I am currently using the KerasTuner
to tune my Artificial Neural Network (ANN) deep learning model for a binary classification project (tabular dataset ). Below is my function to build the model:
def build_model(hp):
# Create a Sequential model
model = tf.keras.Sequential()
# Input Layer: The now model will take as input arrays of shape (None, 67)
model.add(tf.keras.Input(shape = (X_train.shape[1],)))
# Tune number of hidden layers and number of neurons
for i in range(hp.Int('num_layers', min_value = 1, max_value = 4)):
hp_units = hp.Int(f'units_{i}', min_value = 64, max_value = 512, step = 5)
model.add(Dense(units = hp_units, activation = 'relu'))
# Output Layer
model.add(Dense(units = 1, activation='sigmoid'))
# Compile the model
hp_learning_rate = hp.Choice('learning_rate', values = [1e-2, 1e-3, 1e-4])

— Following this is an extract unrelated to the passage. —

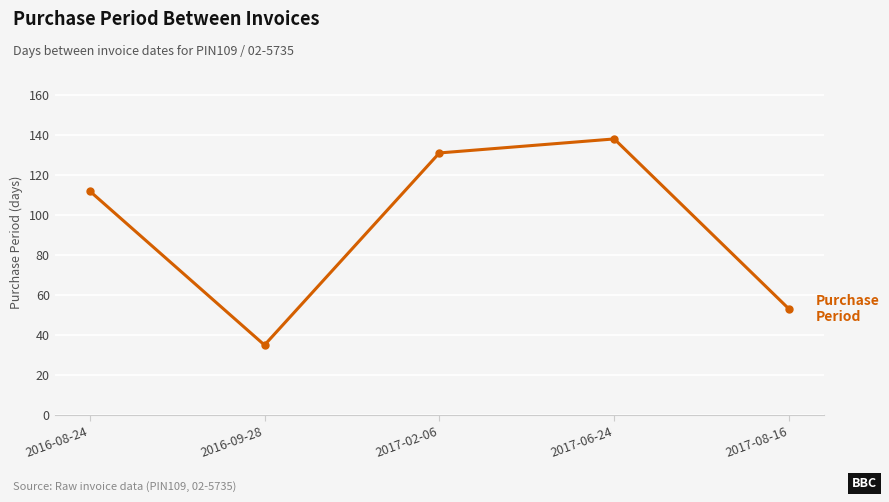

How many interior local valleys (lower than both neighbors) does the data have?

1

model.compile(optimizer = keras.optimizers.Adam(learning_rate = hp_learning_rate),
loss = keras.losses.BinaryCrossentropy(),
metrics = ["accuracy"]
)
return model
Codes of creating tuner
:
import os
# HyperBand algorithm from keras tuner
hpb_tuner = kt.Hyperband(
hypermodel = build_model,
objective = 'val_accuracy',
max_epochs = 500,
seed = 42,
executions_per_trial = 3,
directory = os.getcwd(),
project_name = "Medical Claim (ANN)",
)
hpb_tuner.search_space_summary()
The best result shows that I have to use 3 hidden layers. However, why there is a total of 4 hidden layers shown?
If I didn't misunderstand, the num_layers
parameter indicates how many hidden layers I have to use in my ANN, and parameters units_0
to units_3
indicate how many neurons I have to use in each hidden layer where units_0
refers to the first hidden layer, units_1
refers to the second hidden layer and so forth. The input layer of my ANN should equal the number of features in my dataset which is 67 as shown in my code above (within the build_model
function), so I believe the units_0 does not refer to the number of neurons in the input layer.
Is there something wrong with my code? Hope any gurus here can solve my doubt and problem!